The transformation of Nygma in this episode is one of those rare examples of Gotham striking the perfect balance in tone. It’s at turns funny, morbid, and tense, feelings that the show has trouble mustering on a weekly basis in a larger context, never mind when applied to an individual storyline. There’s real sadness to the fact that Kringle is dead, and there’s emotion in Nygma using his alter ego to block out the fact that he killed her, that despite all his best intentions, he’s responsible for ending her life. That kind of origin story has an immediate impact, something most of the character reveals on the show have been lacking. Add to that the touches of humor, including Kringle’s hand being placed in a vending machine behind a row of Ladyfingers, and Nygma’s unraveling of his alter ego’s riddles being set to the smooth lounge sounds of Louis Prima’s “Closer To The Bone,” and you have a B-plot that actually feels fresh and fun, not the typical slog that usually defines a Nygma story.
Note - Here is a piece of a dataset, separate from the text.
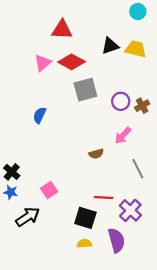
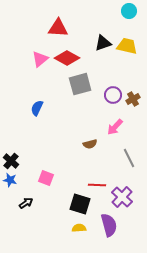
pink square: (49, 190) -> (46, 178), turned -35
black arrow: (28, 217) -> (26, 203), size x0.6

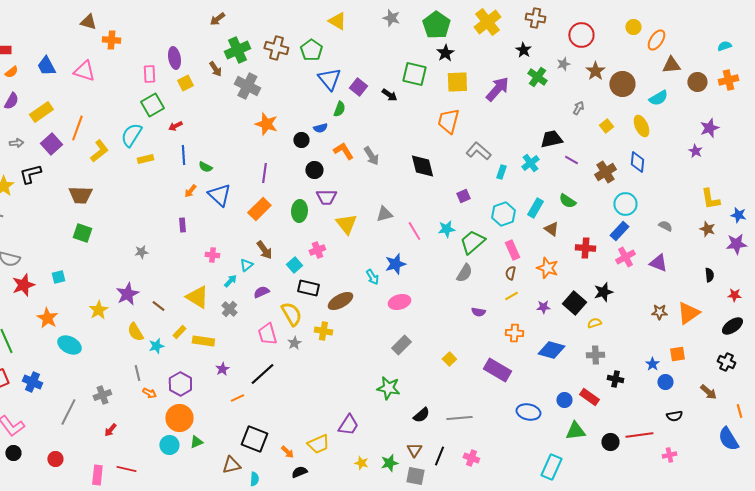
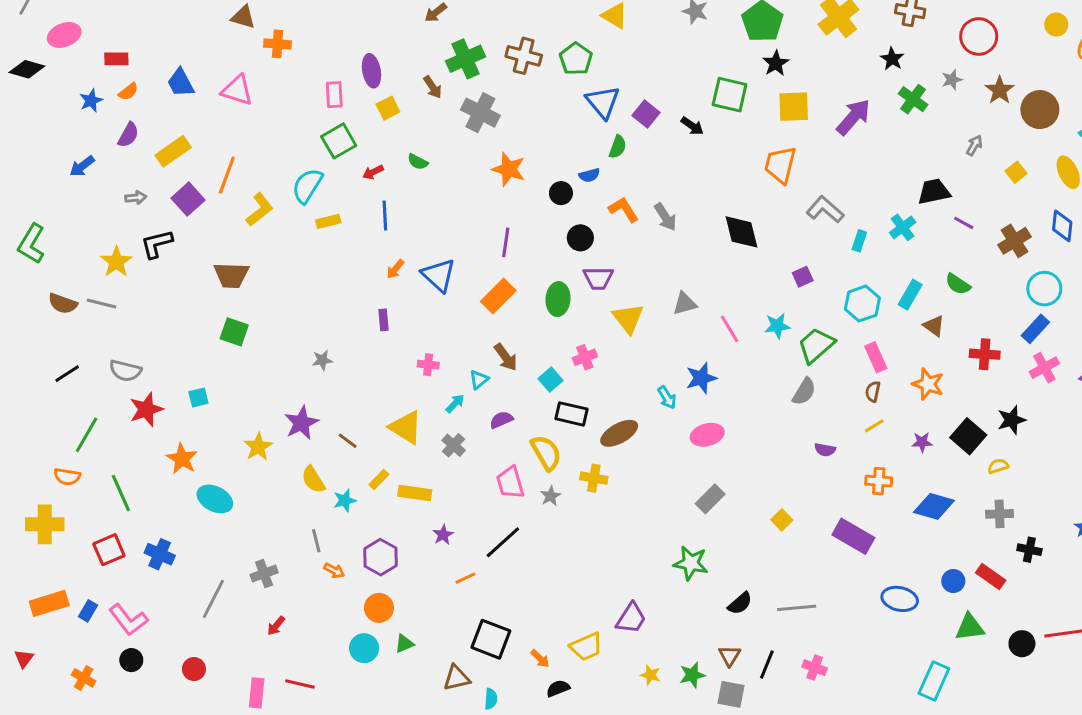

There’s no telling if the cohesive threads in “Mommy’s Little Monster” will hold together and begin to unravel at just the right time, but at least the episode shows signs of what Gotham can be. This is an episode with a bevy of solid Bullock one-liners, a determined and menacing Penguin, and a clear narrative complete with fun twists and contemplation of forthcoming consequences—we’ll just ignore the horrible (pre?) teen love triangle for now. It’s not perfect, but it’s Gotham with a purpose, and that’s more than can be said for most of this season so far.
- Never Mind The Bullocks: “Questions like that are above my paygrade and below my sense of wonder.”
- “You probably have half a mind to turn yourself in. Luckily, I have the other half.”
- Some solid action scenes tonight, including the climax at the Mayor’s party and Zsasz going after Butch.
- Imagine what would have happened if Gordon’s police force didn’t explicitly state, step by step over the walkie-talkies, what their plan to get Galavan out was!?!?
- Can we get back to a Penguin and Gordon alliance now? Their strange and reluctant partnership has always had great storytelling potential.
- So, um, is Barbara still a character?